You Aren’t Earning Points; You’re Buying Them
Hotel loyalty points aren’t a gift. They are baked into the cost of the room. When you book direct to earn points, you are often paying a premium for a currency that the hotel can devalue at any moment.
OTAs flip the script:
- Lower upfront costs instead of “future” credit.
- Immediate savings instead of digital points.
- A clearer ROI for the infrequent traveler.
For the person who isn’t living in a suitcase 200 nights a year, chasing status is a losing game.
The free agent traveler usually ends up with more money in their pocket.

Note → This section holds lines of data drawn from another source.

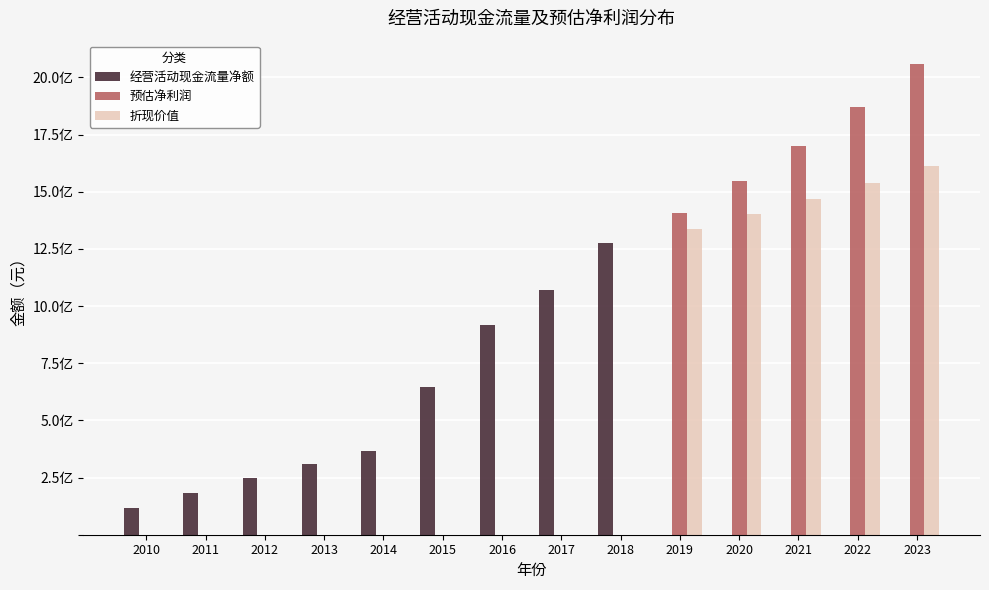

What is the highest value of the 折现价值 series?

1612120418.6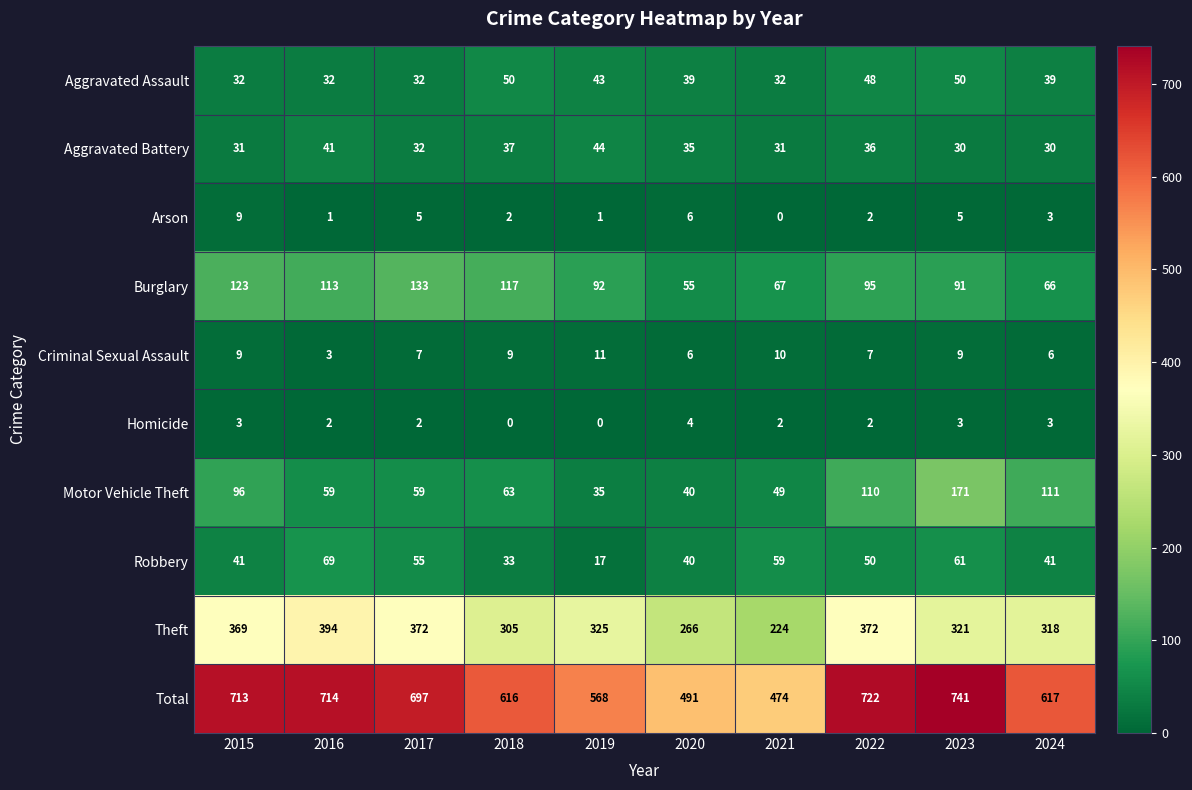

What is the sum of the Criminal Sexual Assault values at 2015 and 2016?

12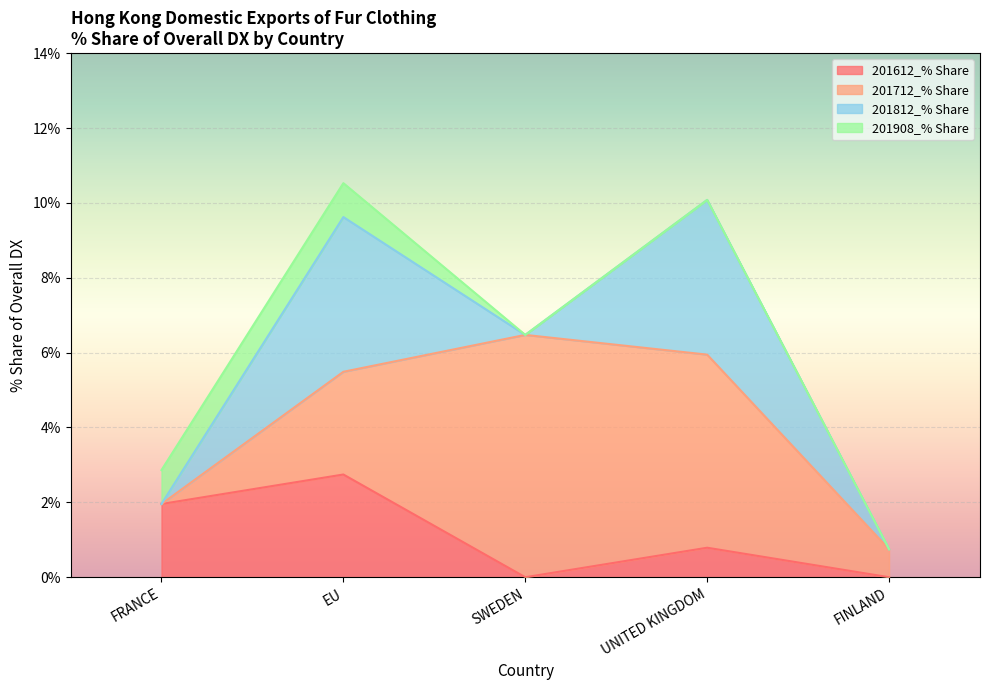

Which category has the highest value in the 201612_% Share series?

EU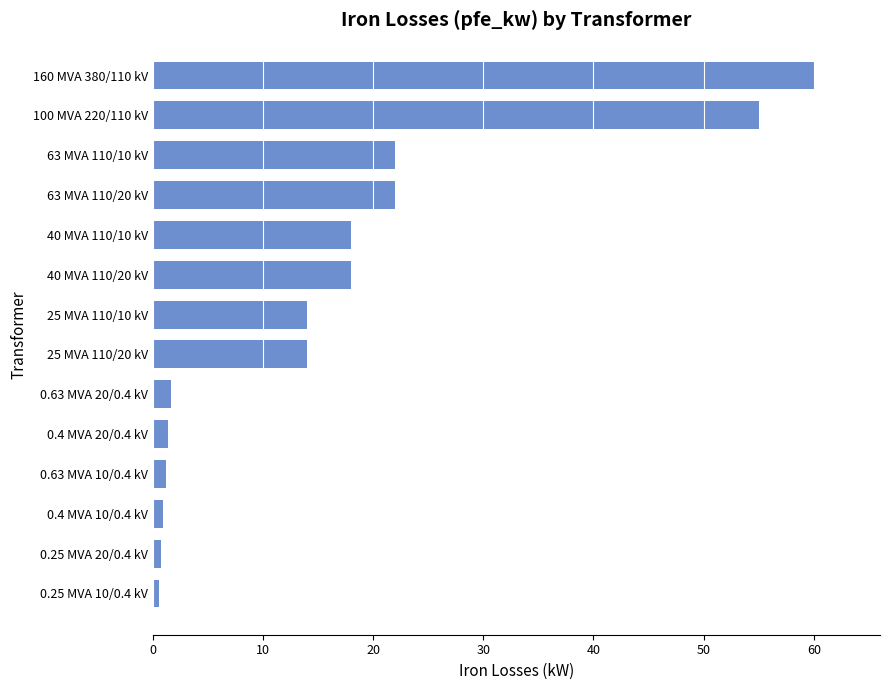

What is the average value?

16.4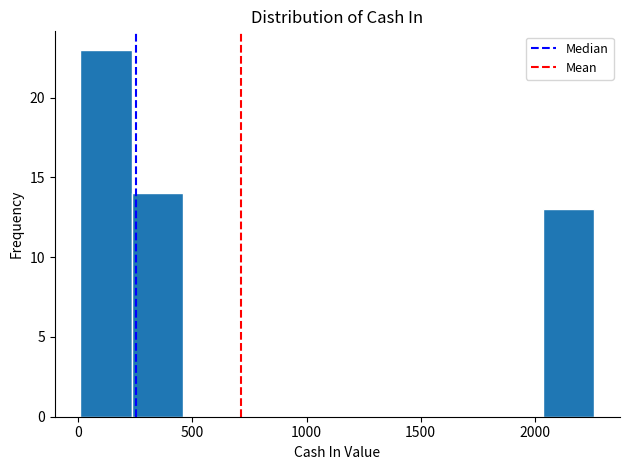

Over which range of the x-axis is the bar tallest?

10 to 235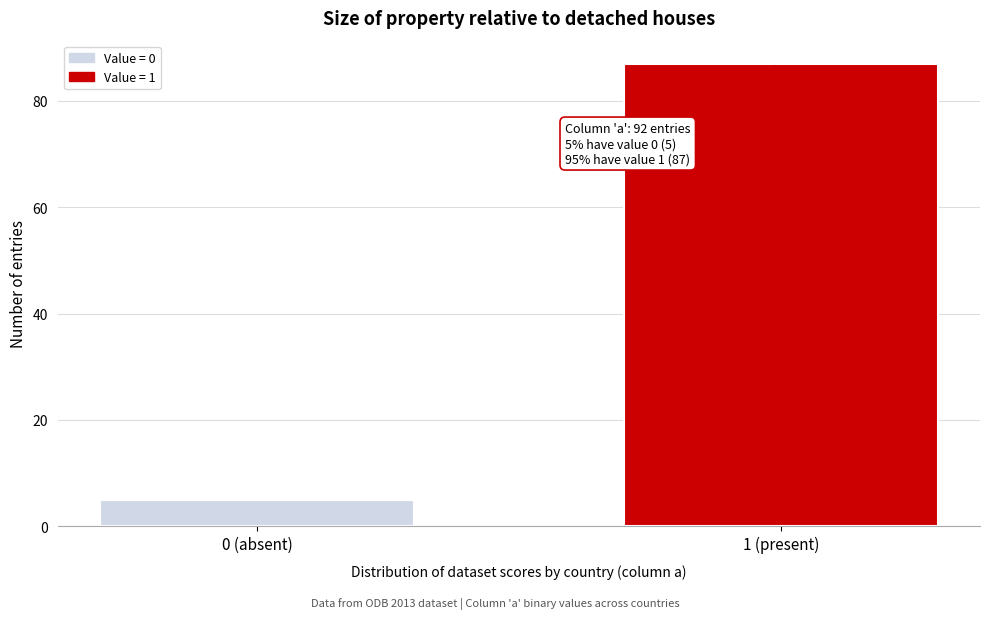

Reading left to right, what are all the values shown in this chart?

0 (absent)=5	1 (present)=87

Bad Support is a Universal Language
Is OTA customer service frustrating? Absolutely. But booking direct isn’t a magic wand for competence. Anyone who has tried to dispute a no-show charge, an overbooked room, or a billing error directly with a hotel knows the headache of the manager is away runaround. At least with an OTA, you have a documented, timestamped paper trail and a third party that has the leverage to escalate a dispute outside of the hotel’s internal bureaucracy.
The Bottom Line
Hotels don’t want you to book direct because it’s better for you; they want you to book direct because it’s better for them. It saves them commission fees and keeps you locked into their ecosystem.
The smartest travelers don’t follow blanket rules. They use every tool available. Sometimes the hotel wins; often, the OTA does. But the idea that there is zero benefit to third-party sites isn’t travel advice—it’s corporate propaganda.
Don’t be a loyalist to a brand that isn’t loyal to you. Shop the field.